Sekarang sudah paham mengapa Allah melarang pacaran? Sebetulnya ini demi kebaikan kita sendiri. Karena, ketika seseorang berzina, akan sangat banyak kerusakan yang terjadi. Baik itu dari fisiknya sendiri, keluarganya yang menanggung malu, anaknya yang tertular virus jika terkena hingga akhirnya hukuman yang amat berat menanti di akhirat, apabila ia tidak bertaubat. Sedangkan, perbuatan keji ini biasanya akan lebih mudah dilakukan oleh orang yang berpacaran.
Adakah “Pacaran Islami”?
Agama Islam ketika membuat sebuah larangan pastinya juga akan memberikan solusinya, termasuk dalam perkara pacaran ini. Pada ajaran agama Islam, rupanya juga dikenal istilah “pacaran islami”. Bagaimana yang dimaksud dengan “pacaran islami” ini? Berikut penjelasannya.

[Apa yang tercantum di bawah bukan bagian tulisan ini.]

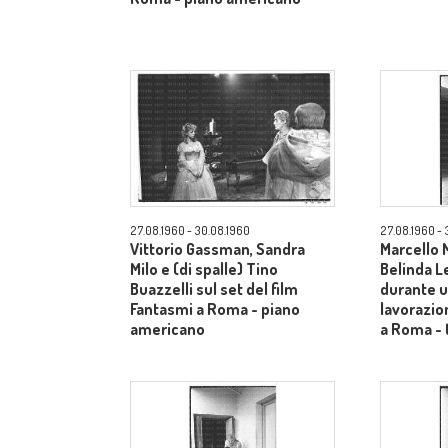
27.08.1960 - 30.08.1960
27.08.1960 - 
Vittorio Gassman, Sandra
Marcello 
Milo e (di spalle) Tino
Belinda Le
Buazzelli sul set del film
durante u
Fantasmi a Roma - piano
lavorazio
americano
a Roma - 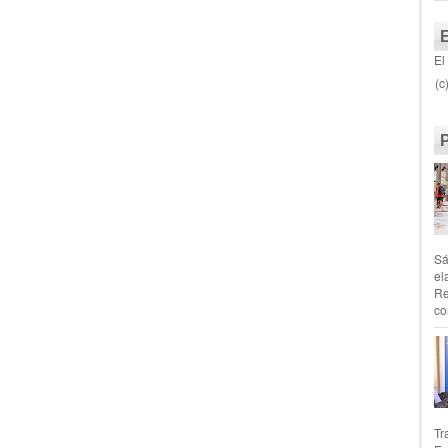
El
(c
Sá
el
Re
co
Tr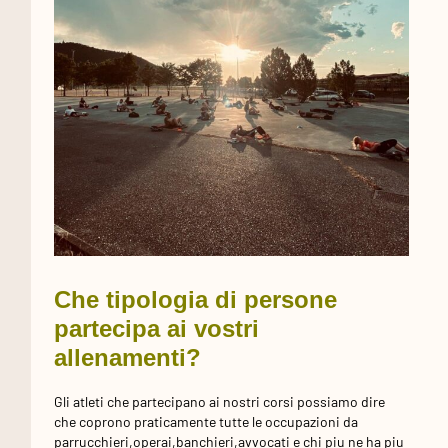
Che tipologia di persone
partecipa ai vostri
allenamenti?
Gli atleti che partecipano ai nostri corsi possiamo dire
che coprono praticamente tutte le occupazioni da
parrucchieri,operai,banchieri,avvocati e chi piu ne ha piu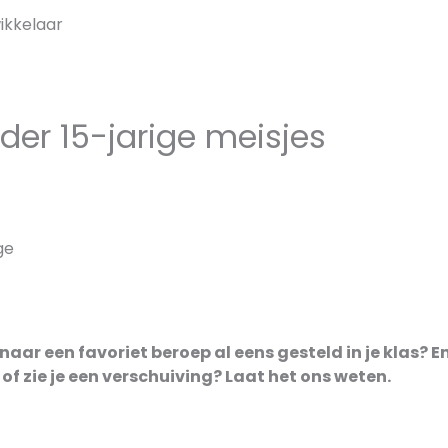
ikkelaar
der 15-jarige meisjes
ge
 naar een favoriet beroep al eens gesteld in je klas? E
f zie je een verschuiving? Laat het ons weten.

Pacaran islami yang dimaksud adalah pacaran yang dilakukan setelah menikah. Kembali ke pengertian pacaran menurut KBBI, “Pergaulan antara laki-laki dan perempuan, bersuka-sukaan mencapai apa yang disenangi mereka”. Apabila hal tersebut dilakukan oleh pasangan yang belum menikah, tentu saja akan dihukumi haram karena berpotensi melakukan perbuatan zina.
Sedangkan, apabila pasangan tersebut sudah “sah”, maka hukum ini tidak lagi berdosa, bahkan berpahala. Nabi Muhammad SAW mengatakan, bahwa kemesraan yang dilakukan antara suami dan istri adalah termasuk sedekah dan mendapatkan pahala;
Dari Saad bin Abi Waqosh r.a berkata, bahwa Rasulullah SAW bersabda : “Dan sesungguhnya jika engkau memberikan nafkah, maka hal itu adalah sedekah, hingga suapan nasi yang engkau suapkan ke dalam mulut istrimu.“(Mutafaqun ‘Alaih).… Para sahabat bertanya, “Wahai Rasulullah, apakah salah seorang di antara kami melampiaskan syahwatnya dan dia mendapatkan pahala?” Rasulullah saw. menjawab, “Bagaimana pendapat kalian jika ia melampiaskan syahwatnya pada yang haram, apakah ia berdosa? Demikian juga jika melampiaskannya pada yang halal, maka ia mendapatkan pahala.”(HR. Muslim)
Sehingga, apabila kita memang sudah mau dan mampu untuk menikah, segeralah lakukan. Akan tetapi, jika sudah ngebet tapi belum mampu, coba perbanyak berpuasa sunnah agar hawa nafsu lebih terjaga.